Canicule, Louis XIV et William Christie : trois soleils à Auvers-sur-Oise
Alors que la ville d’Auvers-sur-Oise célèbre le cent cinquantième anniversaire de la venue de Van Gogh, le festival a reçu, « enfin » pour sa 35ème édition un autre monument de l’art et de la culture, en la personne de William Christie. Sous une chaleur accablante, mais dans la fraîcheur de l’église ancestrale, cinq jeunes solistes, Emmanuelle de Negri, Anna Reinold, Reinoud Van Mechelen, Cyril Auvity, Lisandro Abadie, se sont donné la réplique, accompagnés par les musiciens des « Arts Florissants » dirigés du clavecin par le maître.
Transporté, par l’excellence qu’on connaît de cette académie, en plein « grand siècle », le public, quoique étroitement resserré sur les vieilles chaises de paille de la paroisse, s’est littéralement envolé sous le charme et l’excellence des voix. Un jeu de nuances d’une perfection que n’égalait que la netteté d’une diction aussi exceptionnelle dans les tutti que dans les pianissimi feutrés des solistes.
Un ensemble parfaitement fluide, une excellence de l’ensemble toujours tenue ont servi une interprétation « d’époque » jusque dans la mise en scène, tissée comme un fil rouge unifiant des pièces d’apparence variée, mais intimement proches. Assurément, à l’heure où les jeunes chefs moquent l’hyperspécialisation de leurs aînés, William Christie reste un maître incontestable du sens profond d’une musique et d’une époque qui, quoiqu’on en dise, demeure toujours, pour le grand public, une plongée dans un autre monde.
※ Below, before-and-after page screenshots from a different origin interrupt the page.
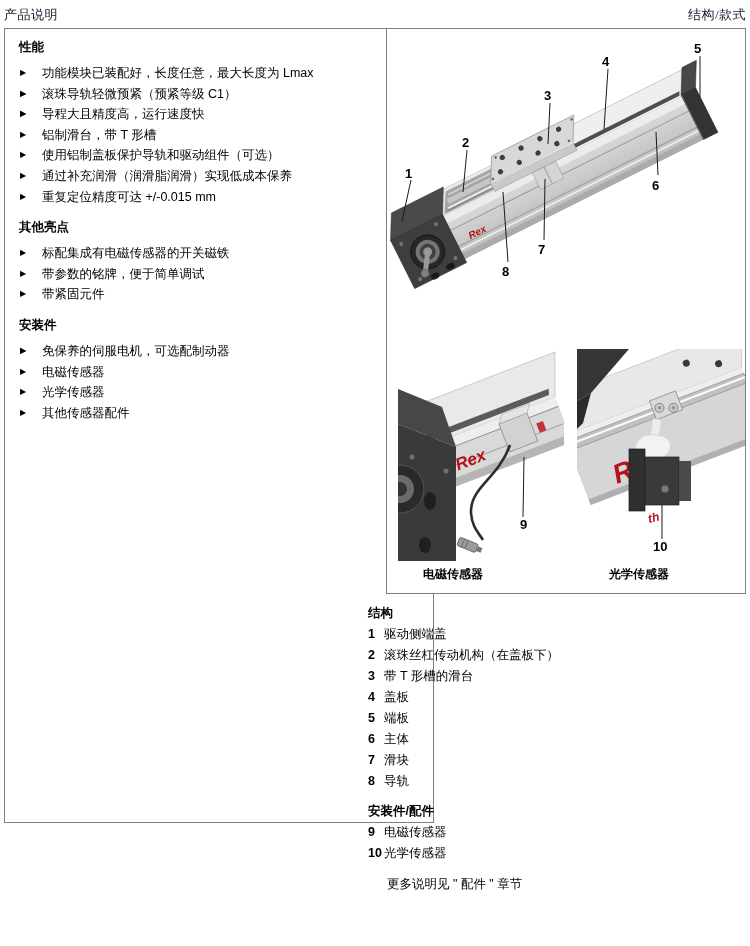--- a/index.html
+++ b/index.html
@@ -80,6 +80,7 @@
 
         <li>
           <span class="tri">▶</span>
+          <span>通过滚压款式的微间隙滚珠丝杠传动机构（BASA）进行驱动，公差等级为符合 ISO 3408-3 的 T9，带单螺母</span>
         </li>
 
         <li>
Vendredi soir, Louis XIV était bien présent aux premières loges de cette nef médiévale, aux côtés de son Excellence, Monsieur de Pontoise, comme on eut dit alors. Charpentier, Moulinié, Camus, mais aussi Lambert, le beau-père de Lully, ont repris vie chacun dans son style, chaque forme dans son genre, et, oserai-je dire, libéré de l’oppressant carcan de Lully. Des œuvres diverses, d’un répertoire et d’une école aux nuances subtiles, mais certaines ont pris corps chacune dans leur registre. Poème, danse, ouverture, pastorale se sont enchaînés avec la continuité d’une suite sans jamais perdre l’éclat propre à chacun, formant, dans cette église, comme une rosace multicolore éclairée d’un même soleil devant lequel le roi lui-même aurait pu pâlir.